I've read both Crime and Punishment and The Brothers Karamazov (in pretty good translations), and while I loved the intense moral/psychological torment, the deep dives into guilt, faith, free will, and human nature… I'm now craving something that goes even further in terms of psychological complexity, inner turmoil, unreliable narration, fragmented minds, or just straight-up riveting mental/emotional intensity.
Dostoevsky is often seen as one of the peaks of psychological fiction, so I'm looking for novels (classic or modern) that people think match or surpass him in depth/complexity/riveting power.
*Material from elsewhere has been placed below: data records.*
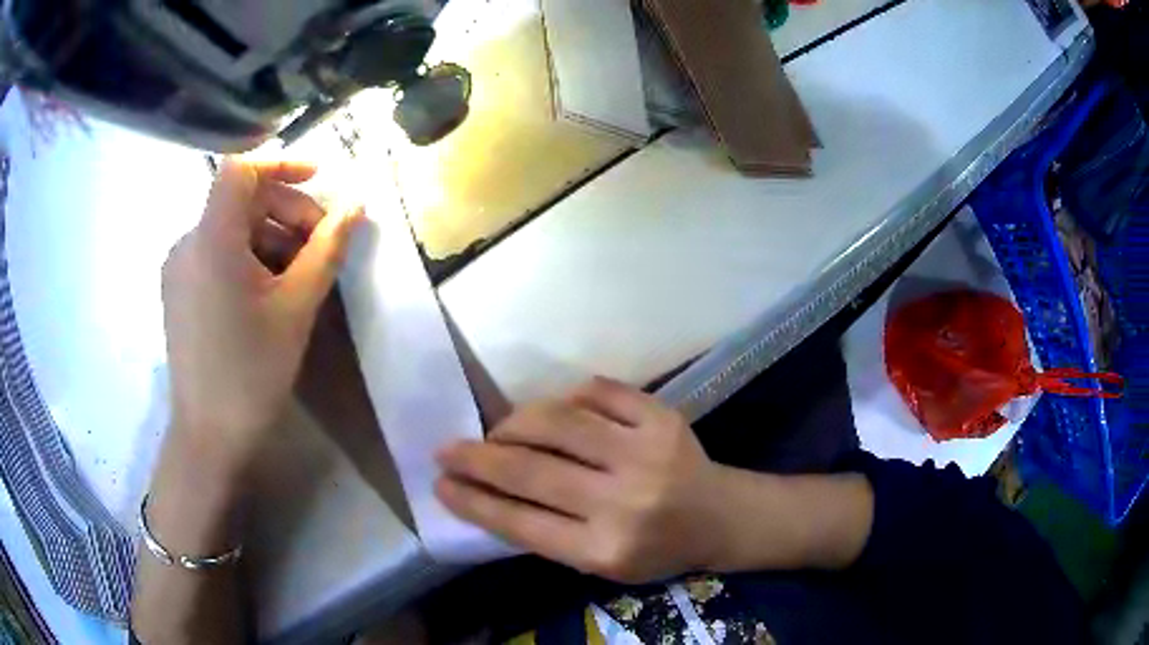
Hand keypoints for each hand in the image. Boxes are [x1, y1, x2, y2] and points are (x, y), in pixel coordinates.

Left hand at [162, 158, 362, 471]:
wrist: (208, 435)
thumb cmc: (252, 372)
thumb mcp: (296, 308)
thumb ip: (326, 250)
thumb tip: (355, 207)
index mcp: (212, 240)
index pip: (241, 169)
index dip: (282, 162)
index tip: (319, 179)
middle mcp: (188, 243)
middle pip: (240, 199)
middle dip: (285, 211)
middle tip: (320, 246)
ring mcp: (179, 267)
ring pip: (230, 228)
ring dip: (269, 236)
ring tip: (299, 275)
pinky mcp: (178, 289)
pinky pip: (216, 253)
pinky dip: (246, 256)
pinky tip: (268, 292)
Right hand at [435, 378, 727, 583]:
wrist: (720, 517)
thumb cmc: (655, 549)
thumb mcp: (599, 563)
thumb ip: (546, 532)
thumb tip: (485, 491)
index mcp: (605, 549)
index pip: (520, 522)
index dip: (472, 500)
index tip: (439, 483)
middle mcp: (624, 502)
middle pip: (530, 470)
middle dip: (476, 457)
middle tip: (447, 449)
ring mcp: (646, 453)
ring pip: (556, 420)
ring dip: (514, 422)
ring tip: (500, 431)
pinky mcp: (662, 417)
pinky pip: (596, 391)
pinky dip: (565, 398)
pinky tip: (557, 412)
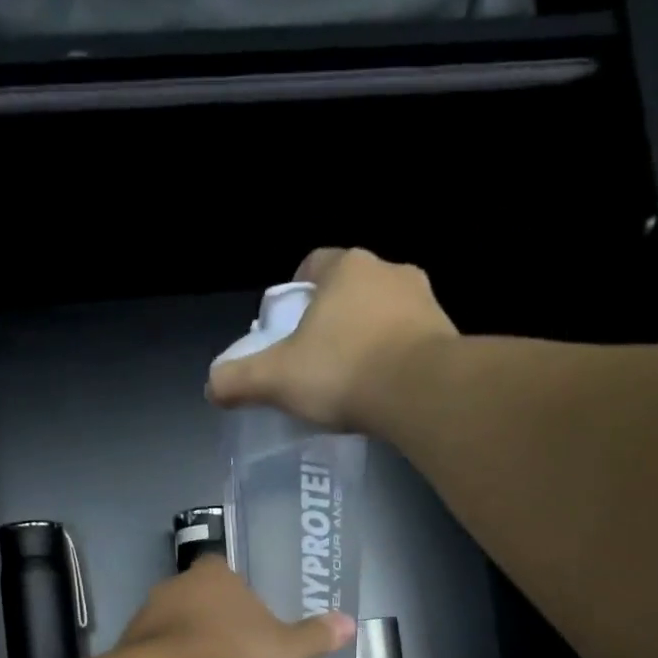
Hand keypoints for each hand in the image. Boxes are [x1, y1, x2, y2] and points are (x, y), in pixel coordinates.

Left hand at [118, 557, 354, 657]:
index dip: (231, 590)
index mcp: (214, 577)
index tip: (242, 614)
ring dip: (180, 644)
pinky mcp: (124, 649)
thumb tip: (350, 623)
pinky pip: (147, 655)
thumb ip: (315, 637)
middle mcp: (174, 587)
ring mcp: (144, 617)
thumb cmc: (237, 656)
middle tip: (225, 650)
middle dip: (206, 619)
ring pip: (166, 626)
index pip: (220, 569)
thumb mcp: (288, 651)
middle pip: (191, 597)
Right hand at [207, 247, 457, 430]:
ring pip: (383, 314)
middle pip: (349, 291)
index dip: (295, 294)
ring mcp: (424, 301)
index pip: (313, 265)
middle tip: (315, 359)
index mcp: (346, 268)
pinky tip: (382, 391)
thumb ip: (239, 379)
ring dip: (366, 338)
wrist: (421, 392)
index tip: (287, 328)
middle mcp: (389, 272)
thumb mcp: (276, 379)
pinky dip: (394, 359)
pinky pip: (410, 341)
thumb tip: (211, 386)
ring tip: (351, 379)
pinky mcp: (446, 334)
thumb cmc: (342, 371)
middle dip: (332, 319)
Could be denser philosophy wrapped in character psychology, more experimental styles, darker/abnormal mental states, or multi-layered unreliable perspectives.
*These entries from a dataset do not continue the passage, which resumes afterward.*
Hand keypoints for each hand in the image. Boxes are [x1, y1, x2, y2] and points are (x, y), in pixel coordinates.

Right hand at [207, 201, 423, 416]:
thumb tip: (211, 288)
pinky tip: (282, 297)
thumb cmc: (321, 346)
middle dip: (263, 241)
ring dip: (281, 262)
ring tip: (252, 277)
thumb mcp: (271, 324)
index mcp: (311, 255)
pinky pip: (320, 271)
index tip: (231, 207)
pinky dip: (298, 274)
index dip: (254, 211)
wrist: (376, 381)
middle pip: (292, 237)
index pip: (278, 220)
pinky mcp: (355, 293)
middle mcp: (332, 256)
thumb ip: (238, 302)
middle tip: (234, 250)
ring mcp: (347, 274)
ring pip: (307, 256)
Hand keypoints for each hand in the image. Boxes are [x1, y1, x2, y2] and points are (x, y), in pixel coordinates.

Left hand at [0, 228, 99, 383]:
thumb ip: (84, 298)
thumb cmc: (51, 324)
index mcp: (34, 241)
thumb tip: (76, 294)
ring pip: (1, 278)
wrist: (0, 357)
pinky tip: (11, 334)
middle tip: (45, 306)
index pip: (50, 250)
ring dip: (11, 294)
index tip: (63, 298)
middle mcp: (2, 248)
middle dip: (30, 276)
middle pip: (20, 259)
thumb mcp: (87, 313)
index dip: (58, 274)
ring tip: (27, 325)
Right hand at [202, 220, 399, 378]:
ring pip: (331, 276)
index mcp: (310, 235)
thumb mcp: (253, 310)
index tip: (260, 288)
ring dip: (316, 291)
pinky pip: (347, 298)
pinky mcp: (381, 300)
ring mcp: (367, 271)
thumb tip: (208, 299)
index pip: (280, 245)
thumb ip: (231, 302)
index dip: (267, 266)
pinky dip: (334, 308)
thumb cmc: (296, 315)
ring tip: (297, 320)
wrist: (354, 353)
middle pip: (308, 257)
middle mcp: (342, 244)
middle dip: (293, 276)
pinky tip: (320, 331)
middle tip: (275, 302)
Some examples I've seen mentioned in passing but haven't read yet: Proust, Musil's Man Without Qualities, Thomas Mann's The Magic Mountain, Henry James, or even stuff like Kafka/Bernhard/Céline for sheer psychological pressure.
What would you recommend that feels like a step up (or sideways) in psychological richness/intensity? No wrong answers—classics, modern literary fiction, whatever fits.
Thanks in advance!
by OkAardvark9218
2 Comments
*Beware of Pity* or *Chess Story* by Stefan Zweig.